I am having trouble understanding what your purpose was here. It could hardly be a logical argument.
If you are arguing that the dogma of the Real Presence, then you are right to focus on John 6 for your scriptural basis. Repeatedly, Jesus makes the claim, and those listening obviously understand his meaning to be literal, as evidenced by their horrified reaction.
If you are arguing about the consecration, why would you focus on John 6 and ignore the four times the institution of the Eucharist is told (3 in the synoptics and one in Paul's letter to the Corinthians). The statements "this is my body" and "this is my blood" are straightforward enough.
i) My logic parallels the logic of the CCC. Any illogicality is a reflection of the original source. Thanks for agreeing with me.
ii) I’m arguing about the dogma of the Real Presence (allegedly) in Jn 6 and the words of institution elsewhere because that it how the CCC argument is put together. The CCC supplies the framework for my reply.
In your article you suggest it is incorrect to use connect scripture from one book of the Bible to scripture from another book of the Bible:
"But there are not a few problems with this move. To begin with, it isn’t very sound exegetical method to complete your interpretation of one writer by ransacking another author. This is, frankly, a way of filling in the gaps of an interpretation that goes beyond the textual evidence."
No, my objection was more specific than your introductory sentence makes it out to be.
If this is truly what you meant, one must wonder if you are truly Christian. The Muslims believe the Koran was dictated by Allah in Arabic to Mohammed, who captured every word. Christians believe the Word of God to be the word of God but written by men. For this reason, we speak of the Psalms of David and the Book of Hosea.
Now you’re going off on a tangent.
The historical-critical analysis school of biblical study popularized by German theologians in the 19th century suggested ideas about the authors of the texts, but it is a departure from Christian tradition to assume that the full interpretation of the Divine Revelation is found in a single book of the bible.
i) I don’t endorse the historical-critical method. Rather, I endorse the grammatico-historical method. It’s your church which has adopted the liberal Lutheran grammatico-historical method.
ii) Your recourse to Christian tradition assumes what it needs to prove.

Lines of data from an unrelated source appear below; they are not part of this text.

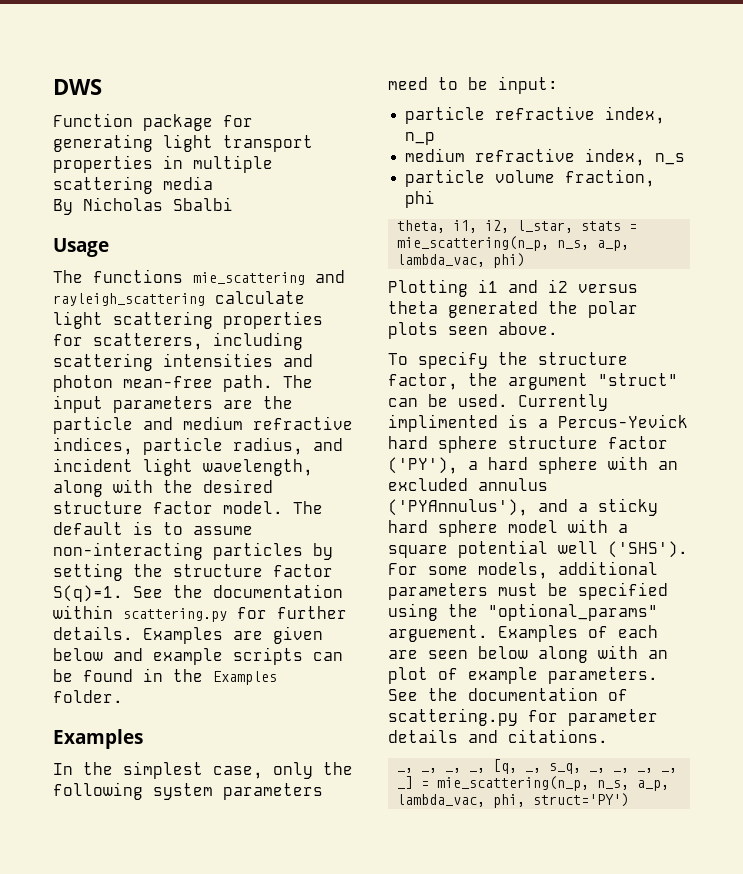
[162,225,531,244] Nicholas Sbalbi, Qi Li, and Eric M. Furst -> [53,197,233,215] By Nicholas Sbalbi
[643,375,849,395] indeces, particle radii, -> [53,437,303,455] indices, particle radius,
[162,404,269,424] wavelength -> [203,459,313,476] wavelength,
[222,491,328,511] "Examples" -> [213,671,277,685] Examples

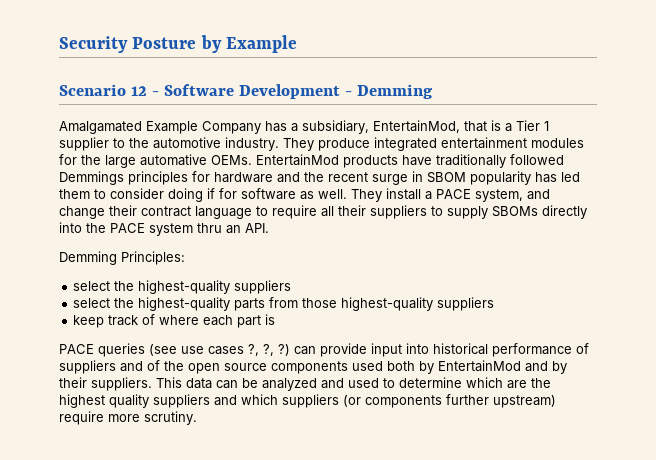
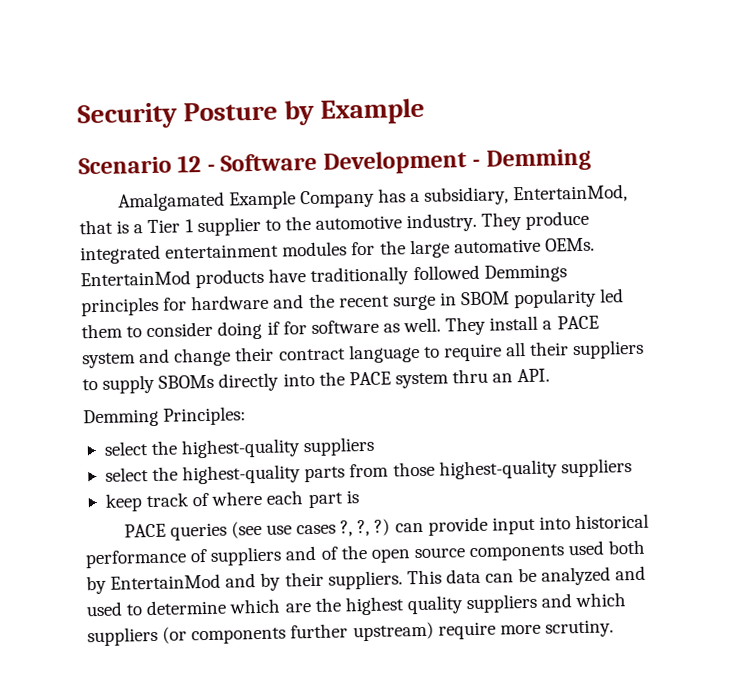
[535,172,557,183] has -> (598, 298) none
[475,189,523,202] system, -> [82,352,136,369] system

St. Paul is liberal with his quotations and citations from the Psalter and from the major prophets like Isaiah. Is St. Paul not using a "sound exegetical method?"
Your comparison breaks down at the very point where it needs to hold up. If Paul were quoting John or vice versa, then, of course, we’d know that Paul was extending or supplementing Jn 6. In that case, the connection would be valid because the connection would be intended and evident.
You claim we have here "clearly a dogma in search of a prooftext. The dogma comes first." Of course the dogma comes first, for the dogma comes from God. That is what a dogma is: some authoritative, unchanging divine truth. As creatures of God we do not necessarily have the lexicon of the Creator and may employ a doctrine that is our best effort at explaining concepts that are beyond the confines of time and space and creation.
That’s a rather obscure statement:
i) Are your dogmas divinely revealed or not? If they’re revealed, then revelation comes first. That’s the source of your knowledge of dogma. If not that, then what?
You seem to be confounding the orders of knowing and being. Metaphysically speaking, divine truth is prior to divine revelation--but epistemically speaking, divine revelation is prior to divine truth. We formulate dogma in light of God’s dogmatic disclosures. That, at least, represents Reformed theological method.
ii) Now you seem to be giving a Kantian cast to truth—that divine truth is some noumenal, ineffable whatever.
You’re welcome to your opinion, but if our spatiotemporal categories fail to capture then truth, then Catholic dogma can’t right or wrong, true or false. How can something with no truth-value be authoritative?
iii) It will hardly suffice to say that we try to do the best we can, for that assumes an approximation to the truth--but if the truth is unknowable, then you have no basis of comparison.